Sunday, 29 June 2014

Why do I love Elsie Tanner? Ah, now there's a question!

(This post was originally posted by Graeme N on the Coronation Street Blog in May 2014.)

I watch a lot of classic Coronation Street episodes on Youtube, mainly because I think the overall standard and quality is often superior to the Corrie output in 2014. It might be more old-fashioned, move at a slower pace and feature fewer characters but it has a gritty honesty and a terrific warmth that is frequently missing today.

For me, nobody else sums up those two qualities better than the late, great Patricia Phoenix as street siren Elsie Tanner. Of course Elsie is a legendary Corrie character, featuring in the very first episode and being at the centre of the programme for many years until she finally departed for good at the beginning of 1984. 

Pat Phoenix was one of the biggest stars Corrie had in those days, her life off screen was often as dramatic and eventful as what happened under the roof of number 11 Coronation Street.

I've recently been watching the episodes leading up to Elsie's final exit over the Christmas period in late 1983/early 1984. I was a baby at the time so have no recollection of Elsie at all. What strikes me is that it is a relatively low key exit compared to the dramatic, explosive departures we see today. It was beautifully played though, Elsie's love from twenty years before, Bill Gregory, returned to pay his respects to Rita over Len's death and managed to sweep Elsie off her feet all over again. As 1984 began, Elsie traded the back streets of Weatherfield for the sandy beaches of Portugal. 

Pat Phoenix was legendary for wearing clothes on screen that her character could never have afforded but the back street glamour she made famous just worked and nobody questioned it. When I think of Elsie I picture her, fag in one hand, gin and tonic in the other, bemoaning her latest fella, battling in the street with Hilda Ogden or showing Gail and Suzie who was boss. There was always such a raw, honest quality to Pat Phoenix's performances. You almost felt like she'd just turned up and gone straight into it, it felt so real.
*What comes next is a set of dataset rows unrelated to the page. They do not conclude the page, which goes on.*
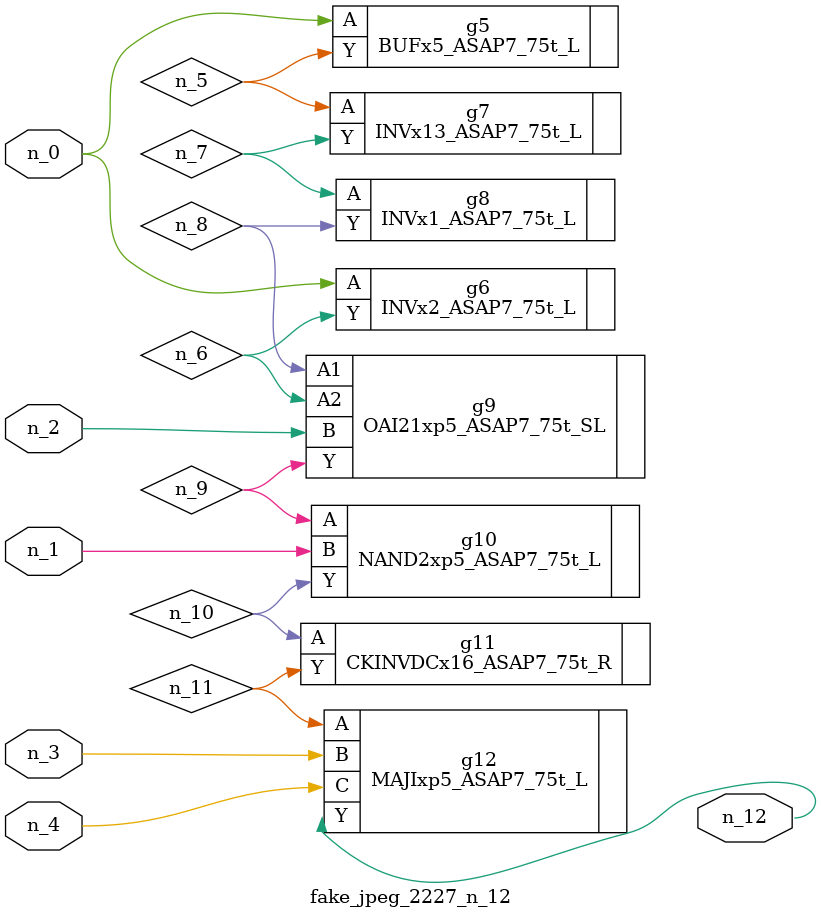
<source format=v>
module fake_jpeg_2227_n_12 (n_3, n_2, n_1, n_0, n_4, n_12);

input n_3;
input n_2;
input n_1;
input n_0;
input n_4;

output n_12;

wire n_11;
wire n_10;
wire n_8;
wire n_9;
wire n_6;
wire n_5;
wire n_7;

BUFx5_ASAP7_75t_L g5 ( 
.A(n_0),
.Y(n_5)
);

INVx2_ASAP7_75t_L g6 ( 
.A(n_0),
.Y(n_6)
);

INVx13_ASAP7_75t_L g7 ( 
.A(n_5),
.Y(n_7)
);

INVx1_ASAP7_75t_L g8 ( 
.A(n_7),
.Y(n_8)
);

OAI21xp5_ASAP7_75t_SL g9 ( 
.A1(n_8),
.A2(n_6),
.B(n_2),
.Y(n_9)
);

NAND2xp5_ASAP7_75t_L g10 ( 
.A(n_9),
.B(n_1),
.Y(n_10)
);

CKINVDCx16_ASAP7_75t_R g11 ( 
.A(n_10),
.Y(n_11)
);

MAJIxp5_ASAP7_75t_L g12 ( 
.A(n_11),
.B(n_3),
.C(n_4),
.Y(n_12)
);


endmodule
</source>
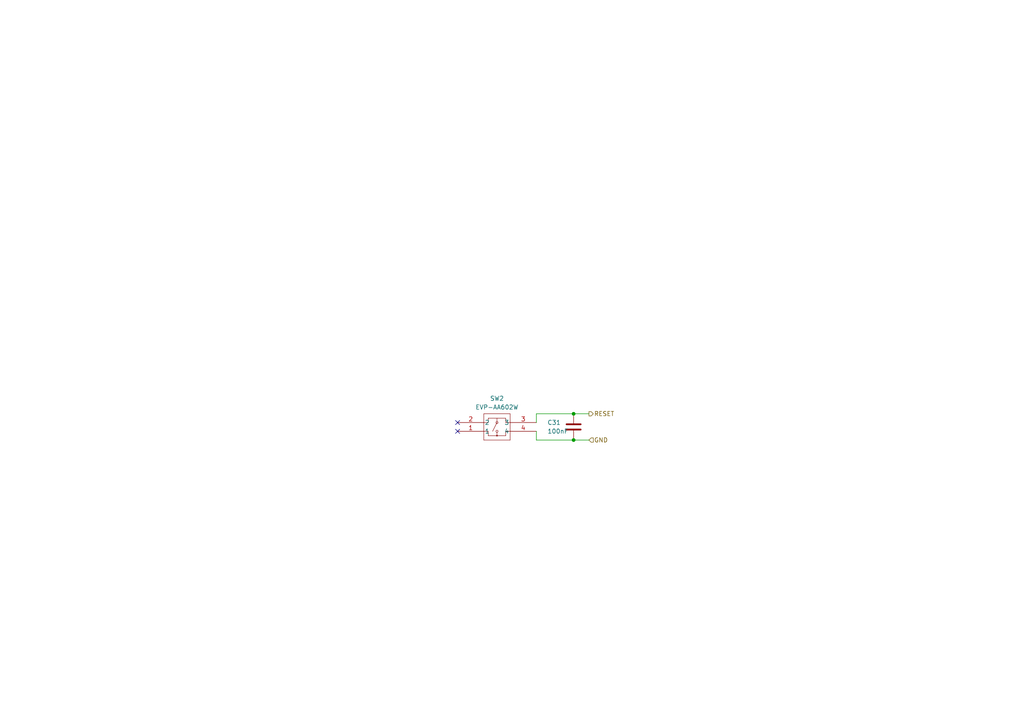
<source format=kicad_sch>
(kicad_sch
	(version 20250114)
	(generator "eeschema")
	(generator_version "9.0")
	(uuid "21af00e3-c87b-4155-a0fa-e6318abf5469")
	(paper "A4")
	
	(junction
		(at 166.37 120.015)
		(diameter 0)
		(color 0 0 0 0)
		(uuid "c86544e8-ba4b-4f0e-83a8-2240195d6337")
	)
	(junction
		(at 166.37 127.635)
		(diameter 0)
		(color 0 0 0 0)
		(uuid "ea8bdaa7-d756-4f76-9e5d-b88967e4fd02")
	)
	(no_connect
		(at 132.715 122.555)
		(uuid "3228ddc6-c5af-4cd2-946a-4f3b597d9823")
	)
	(no_connect
		(at 132.715 125.095)
		(uuid "6b7e0b4b-fe97-46f0-9610-0a0b1e92918d")
	)
	(wire
		(pts
			(xy 155.575 125.095) (xy 155.575 127.635)
		)
		(stroke
			(width 0)
			(type default)
		)
		(uuid "0907f073-60c3-40cc-9633-22ef7372aab3")
	)
	(wire
		(pts
			(xy 170.815 120.015) (xy 166.37 120.015)
		)
		(stroke
			(width 0)
			(type default)
		)
		(uuid "218e5a3d-8c63-4642-a86d-f139a652bd5f")
	)
	(wire
		(pts
			(xy 155.575 120.015) (xy 166.37 120.015)
		)
		(stroke
			(width 0)
			(type default)
		)
		(uuid "29ebeb7b-3189-4705-a039-48a0d20571c6")
	)
	(wire
		(pts
			(xy 155.575 127.635) (xy 166.37 127.635)
		)
		(stroke
			(width 0)
			(type default)
		)
		(uuid "ad0234cd-404a-49cc-8ef8-652e6b246a3c")
	)
	(wire
		(pts
			(xy 166.37 127.635) (xy 170.815 127.635)
		)
		(stroke
			(width 0)
			(type default)
		)
		(uuid "be16d9df-ff3f-46d1-abab-966c93207bd2")
	)
	(wire
		(pts
			(xy 155.575 120.015) (xy 155.575 122.555)
		)
		(stroke
			(width 0)
			(type default)
		)
		(uuid "ff1fde0a-dc3d-46a5-b2d2-81fa2f53e50a")
	)
	(hierarchical_label "GND"
		(shape input)
		(at 170.815 127.635 0)
		(effects
			(font
				(size 1.27 1.27)
			)
			(justify left)
		)
		(uuid "3b5be993-35ff-4ab8-841e-253f0ae6e107")
	)
	(hierarchical_label "RESET"
		(shape output)
		(at 170.815 120.015 0)
		(effects
			(font
				(size 1.27 1.27)
			)
			(justify left)
		)
		(uuid "6b625330-12a1-467c-9a1f-0a041359e055")
	)
	(symbol
		(lib_id "Common:EVP-AA602W")
		(at 132.715 125.095 0)
		(mirror x)
		(unit 1)
		(exclude_from_sim no)
		(in_bom yes)
		(on_board yes)
		(dnp no)
		(fields_autoplaced yes)
		(uuid "322c0a89-938a-439d-bcc4-35f843be9ef6")
		(property "Reference" "SW2"
			(at 144.145 115.57 0)
			(effects
				(font
					(size 1.27 1.27)
				)
			)
		)
		(property "Value" "EVP-AA602W"
			(at 144.145 118.11 0)
			(effects
				(font
					(size 1.27 1.27)
				)
			)
		)
		(property "Footprint" "Common:EVP602AA"
			(at 132.715 125.095 0)
			(effects
				(font
					(size 1.27 1.27)
				)
				(hide yes)
			)
		)
		(property "Datasheet" "https://www3.panasonic.biz/ac/cdn/e/control/switch/light-touch/catalog/sw_lt_eng_3529s.pdf"
			(at 132.715 125.095 0)
			(effects
				(font
					(size 1.27 1.27)
				)
				(hide yes)
			)
		)
		(property "Description" "SWITCH TACTILE SPST-NO 0.02A 15V"
			(at 132.715 125.095 0)
			(effects
				(font
					(size 1.27 1.27)
				)
				(hide yes)
			)
		)
		(property "Load Capacitance" ""
			(at 132.715 125.095 0)
			(effects
				(font
					(size 1.27 1.27)
				)
				(hide yes)
			)
		)
		(property "Amps" ""
			(at 132.715 125.095 0)
			(effects
				(font
					(size 1.27 1.27)
				)
				(hide yes)
			)
		)
		(property "Temperture Coefficient" ""
			(at 132.715 125.095 0)
			(effects
				(font
					(size 1.27 1.27)
				)
				(hide yes)
			)
		)
		(property "Manufacturer" "Panasonic"
			(at 132.715 125.095 0)
			(effects
				(font
					(size 1.27 1.27)
				)
				(hide yes)
			)
		)
		(property "Part Number" "EVP-AA602W"
			(at 132.715 125.095 0)
			(effects
				(font
					(size 1.27 1.27)
				)
				(hide yes)
			)
		)
		(pin "4"
			(uuid "9f70a63b-c904-4d35-aeec-4c5c13c4d0b2")
		)
		(pin "1"
			(uuid "d0e1fbad-a651-46e4-a7ef-51b8c38926f2")
		)
		(pin "2"
			(uuid "b5128cad-db98-4cd9-a9b3-c81ec8d8b8a6")
		)
		(pin "3"
			(uuid "32fe2cb1-ec9b-4003-8bea-aaa26d20b6e5")
		)
		(instances
			(project "aux_board"
				(path "/85134265-2435-454a-99c4-e49d8e69c5c2/490a0c5b-9225-4953-ad7a-fe6abb29cde0/ff5fe26c-ac2c-4dc8-9dc9-af4e82d95eed"
					(reference "SW2")
					(unit 1)
				)
			)
			(project "openlst-hw"
				(path "/a863a5ec-a5d4-4f54-be53-e8c01d5e3ac4/53f12969-e593-459a-9671-cc23a5a9aea0/f4ff56ce-2fa2-4b99-a709-c113709260c1/4970b3a5-e48c-4e2f-a825-cd6a14be31b4"
					(reference "SW2")
					(unit 1)
				)
			)
			(project "sci_board"
				(path "/b4b2c88d-f6cd-4e60-862d-e21f68728580/840799ac-4fe6-4a8e-96a2-299affeec8e4/bc095972-e013-4615-9f72-847fc40745b3"
					(reference "SW2")
					(unit 1)
				)
			)
		)
	)
	(symbol
		(lib_id "Device:C")
		(at 166.37 123.825 0)
		(unit 1)
		(exclude_from_sim no)
		(in_bom yes)
		(on_board yes)
		(dnp no)
		(uuid "dc176fdd-29f9-4212-962c-b5bac4a4fc06")
		(property "Reference" "C68"
			(at 158.75 122.555 0)
			(effects
				(font
					(size 1.27 1.27)
				)
				(justify left)
			)
		)
		(property "Value" "100nF"
			(at 158.75 125.095 0)
			(effects
				(font
					(size 1.27 1.27)
				)
				(justify left)
			)
		)
		(property "Footprint" "Capacitor_SMD:C_0402_1005Metric_Pad0.74x0.62mm_HandSolder"
			(at 167.3352 127.635 0)
			(effects
				(font
					(size 1.27 1.27)
				)
				(hide yes)
			)
		)
		(property "Datasheet" "https://search.murata.co.jp/Ceramy/image/img/A01X/G101/ENG/GRM155R61E104KA87-01.pdf"
			(at 166.37 123.825 0)
			(effects
				(font
					(size 1.27 1.27)
				)
				(hide yes)
			)
		)
		(property "Description" "Unpolarized capacitor"
			(at 166.37 123.825 0)
			(effects
				(font
					(size 1.27 1.27)
				)
				(hide yes)
			)
		)
		(property "Voltage" "25"
			(at 166.37 123.825 0)
			(effects
				(font
					(size 1.27 1.27)
				)
				(hide yes)
			)
		)
		(property "Note" ""
			(at 166.37 123.825 0)
			(effects
				(font
					(size 1.27 1.27)
				)
				(hide yes)
			)
		)
		(property "Tolerance" "10"
			(at 166.37 123.825 0)
			(effects
				(font
					(size 1.27 1.27)
				)
				(hide yes)
			)
		)
		(property "Load Capacitance" ""
			(at 166.37 123.825 0)
			(effects
				(font
					(size 1.27 1.27)
				)
				(hide yes)
			)
		)
		(property "Amps" ""
			(at 166.37 123.825 0)
			(effects
				(font
					(size 1.27 1.27)
				)
				(hide yes)
			)
		)
		(property "Temperture Coefficient" "X5R"
			(at 166.37 123.825 0)
			(effects
				(font
					(size 1.27 1.27)
				)
				(hide yes)
			)
		)
		(property "Color" ""
			(at 166.37 123.825 0)
			(effects
				(font
					(size 1.27 1.27)
				)
				(hide yes)
			)
		)
		(property "Manufacturer" "Murata"
			(at 166.37 123.825 0)
			(effects
				(font
					(size 1.27 1.27)
				)
				(hide yes)
			)
		)
		(property "Part Number" "GRM155R61E104KA87D"
			(at 166.37 123.825 0)
			(effects
				(font
					(size 1.27 1.27)
				)
				(hide yes)
			)
		)
		(pin "2"
			(uuid "58b26511-4af8-4294-ad1d-3bb4f505dcde")
		)
		(pin "1"
			(uuid "7dca8230-dd92-4e9e-9790-37d9e5d66a58")
		)
		(instances
			(project "aux_board"
				(path "/85134265-2435-454a-99c4-e49d8e69c5c2/490a0c5b-9225-4953-ad7a-fe6abb29cde0/ff5fe26c-ac2c-4dc8-9dc9-af4e82d95eed"
					(reference "C31")
					(unit 1)
				)
			)
			(project "openlst-hw"
				(path "/a863a5ec-a5d4-4f54-be53-e8c01d5e3ac4/53f12969-e593-459a-9671-cc23a5a9aea0/f4ff56ce-2fa2-4b99-a709-c113709260c1/4970b3a5-e48c-4e2f-a825-cd6a14be31b4"
					(reference "C84")
					(unit 1)
				)
			)
			(project "sci_board"
				(path "/b4b2c88d-f6cd-4e60-862d-e21f68728580/840799ac-4fe6-4a8e-96a2-299affeec8e4/bc095972-e013-4615-9f72-847fc40745b3"
					(reference "C68")
					(unit 1)
				)
			)
		)
	)
)

</source>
So here's why I will always love Elsie Tanner, in no particular order:

1. When Elsie returned to Weatherfield in 1976 the writers created a wonderful new home life for the newly separated Mrs Howard. Moving in Gail Potter and Suzie Birchall gave Elsie a new lease of life. She was a mother figure to both girls but also a big sister. The chemistry between all three women was terrific, with Elsie seeing a lot of herself in the balshy, flighty Suzie. They embarked on many comic storylines together while Elsie was also there to pass on her experience with the fellas. I loved it.

2. Elsie's fellas. Elsie was rarely without a love interest. While she married Alan Howard and eventually fled to Portugal with Bill Gregory, there were many others in between. So popular was her character that when she married on screen in 1967, the man she married had to have the surname Tanner so Elsie's name wouldn't change! There was also Ron Mather, the Irish taxi driver, Ted Brownlow, Wally Randle (played by future Alan Bradley actor Mark Eden) and Wilf Stockwell. A low point for Elsie came in 1978 when a businessman called Bernard Lane chatted her up in a bar, presuming she was a prostitute. This shocking event led to a great deal of soul searching and the licking of wounds however before long Elsie was back at her strong, glamorous best. 

3. Elsie and Ena Sharples were often at loggerheads. They were towering personalities and complete extremes and as they lived in the same small street, they often clashed. Most famously, Elsie and Ena fought in the street after Ena became Elsie's landlord and tried to evict her. During the very public argument Ena smashed Elsie's window with her handbag, with Elsie having the last word informing Ena that as her landlord, she could pay for the broken window! As in real life, both women mellowed slightly in later years and it was a joy to see them share scenes in the late 1970s that were touched with warmth and affection, reflecting on their spats in the past with humour at what had been.

4. Elsie and Len Fairclough were always friends and while there were hints at romance at various points the writers never quite took them there. I loved their enduring friendship and it was typical of Elsie that her closest friend and confidant was not a female character but one of the men. They understood each other and shared some touching, heartfelt scenes. An extra dimension was added to this relationship when Len married Rita. Elsie and RIta's spiky relationship was a joy with both women tinged with jealousy and suspicion. 

5. Elsie's exit in 1984 is a lesson in underplayed departures. It was beautifully written and stylishly played out with Elsie's final scene seeing her reminisce on a dark street, taxi waiting to take her to her new life. It also felt so right with a link back to one of her earliest romantic storylines. A fitting tribute to a great lady.

I always find it hard to decide on my favourite female character in Corrie, I keep changing my mind. I'll always love Annie Walker for her presence behind the Rovers bar and her pithy one liners. Betty was a natural and brought so much warmth every time she appeared. Hilda Ogden was iconic - Jean Alexander managed to craft a character blending comedy and pathos in every appearance. Ena Sharples was the original battle axe with a heart of gold. Elsie Tanner though is always right up there, towering above the rest.

So what are your favourite memories of the wonderful Elsie Tanner?